Rivian has recalled some 1,400 R1T pickups and R1S SUVs in the United States to remedy faulty defroster and defogger systems.
Fortunately for owners, this is not a physical recall as Rivian will push the fix over-the-air via a software update. Correction—it has already pushed the update.
The EV maker said a previous software update "may have deactivated the defroster and defogger system controls" on certain 2022-2023 Rivian R1T and R1S vehicles. There are 1,463 vehicles affected by the recall and all of them have the defect, according to Rivian.
Obviously, driving a vehicle with diminished windshield defrost performance may increase the risk of a crash due to reduced visibility. Rivian said it is not aware of any crashes, injuries, or fatalities related to this condition.
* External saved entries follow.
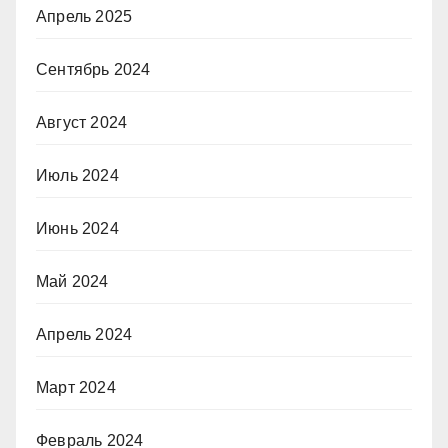
Апрель 2025
Сентябрь 2024
Август 2024
Июль 2024
Июнь 2024
Май 2024
Апрель 2024
Март 2024
Февраль 2024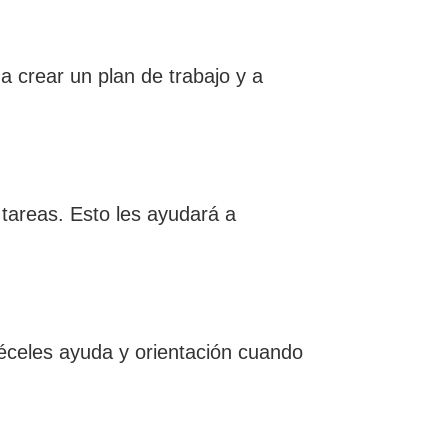
 crear un plan de trabajo y a
 tareas. Esto les ayudará a
réceles ayuda y orientación cuando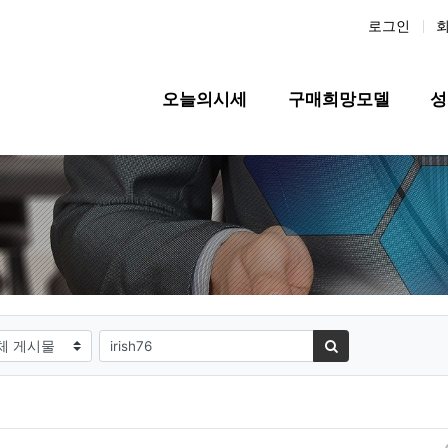
로그인
메인 메뉴
오늘의시세
구매희망모델
성
필수
대상
검색어
검색하기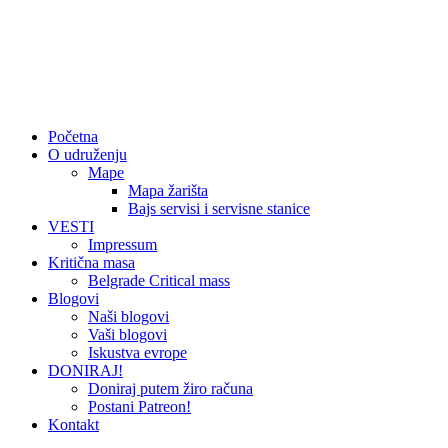
Početna
O udruženju
Mape
Mapa žarišta
Bajs servisi i servisne stanice
VESTI
Impressum
Kritična masa
Belgrade Critical mass
Blogovi
Naši blogovi
Vaši blogovi
Iskustva evrope
DONIRAJ!
Doniraj putem žiro računa
Postani Patreon!
Kontakt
Interestingly, the OTA software update that has caused the defroster and defogger not to work anymore is the same 2023.42.0 update pushed on November 13 that soft-bricked some Rivian vehicles, killing the infotainment system and resulting in blank screens.
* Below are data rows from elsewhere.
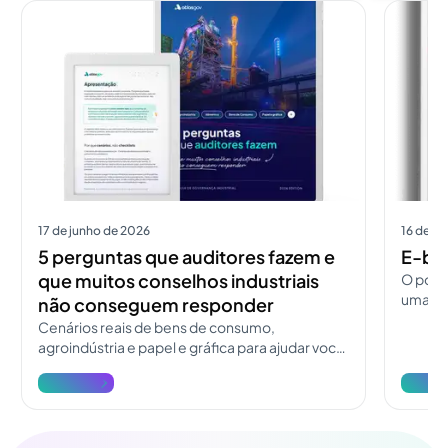
Ver mais
Ver mais
17 de junho de 2026
16 de m
5 perguntas que auditores fazem e
E-bo
que muitos conselhos industriais
O port
uma fe
não conseguem responder
digital
Cenários reais de bens de consumo,
para qu
agroindústria e papel e gráfica para ajudar você
conside
a antecipar riscos, estruturar respostas e
de gove
Ver mais
Ver ma
ganhar rastreabilidade sem burocratizar a
e-book
operação.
And therein lies the problem, because the defroster and defogger controls on Rivian R1 vehicles are integrated into the infotainment screen and can only be accessed from it. Once the screen dies, there's no way to activate the defroster and defogger.
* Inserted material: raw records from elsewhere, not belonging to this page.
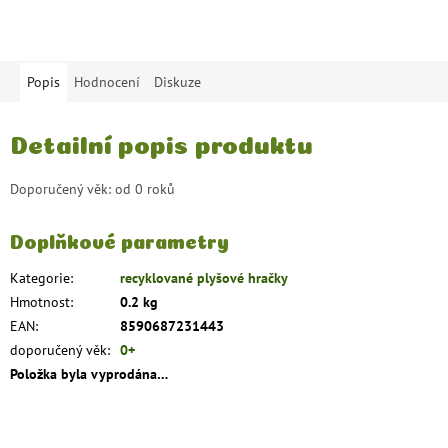
Popis
Hodnocení
Diskuze
Detailní popis produktu
Doporučený věk: od 0 roků
Doplňkové parametry
Kategorie
:
recyklované plyšové hračky
Hmotnost
:
0.2 kg
EAN
:
8590687231443
doporučený věk
:
0+
Položka byla vyprodána…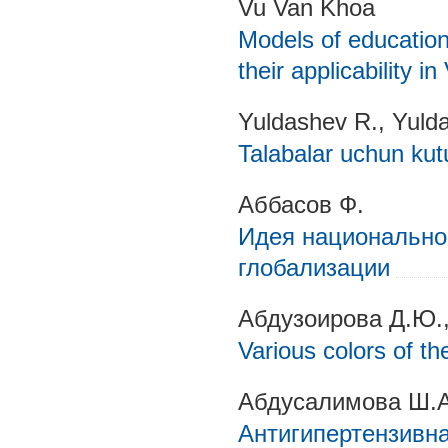
Vu Van Khoa
Models of education
their applicability i
Yuldashev R., Yulda
Talabalar uchun kutu
Аббасов Ф.
Идея национально
глобализации
Абдузоирова Д.Ю.,
Various colors of t
Абдусалимова Ш.А
Антигипертензивна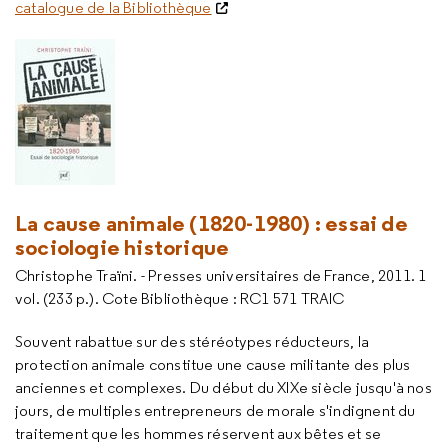
catalogue de la Bibliothèque
La cause animale (1820-1980) : essai de
sociologie historique
Christophe Traïni. - Presses universitaires de France, 2011. 1
vol. (233 p.). Cote Bibliothèque : RC1 571 TRAIC
Souvent rabattue sur des stéréotypes réducteurs, la
protection animale constitue une cause militante des plus
anciennes et complexes. Du début du XIXe siècle jusqu'à nos
jours, de multiples entrepreneurs de morale s'indignent du
traitement que les hommes réservent aux bêtes et se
According to the safety recall report posted on NHTSA's website, "the suspect population is the vehicle count for which the update was installed before Rivian cancelled it;" the population was "determined using OTA update completion data."
Basically, this means the 1,463 Rivian vehicles included in the recall are the same vehicles that got soft-bricked following the OTA update. The EV maker also said in the recall report that similar vehicles not included in the recall did not install the OTA update at issue.
Rivian has already pushed a new OTA software update (2023.42.02) that has restored full functionality to the infotainment system and as a result, the defrost and defogger systems are working once again.
This "recall" will probably fuel the old debate between people who like to have touchscreens in their cars and fans of physical buttons. While both solutions have their advantages and disadvantages, a combination of both sounds like the ideal approach for automakers.
But as we all know, integrating most or all vehicle functions into an infotainment screen is the cheaper solution, and automakers are increasingly adopting the no-buttons philosophy in their new models. Still, it would probably be wise to have backup controls for essential vehicle functions such as the defroster and defogger in the event the infotainment screen dies, don't you think?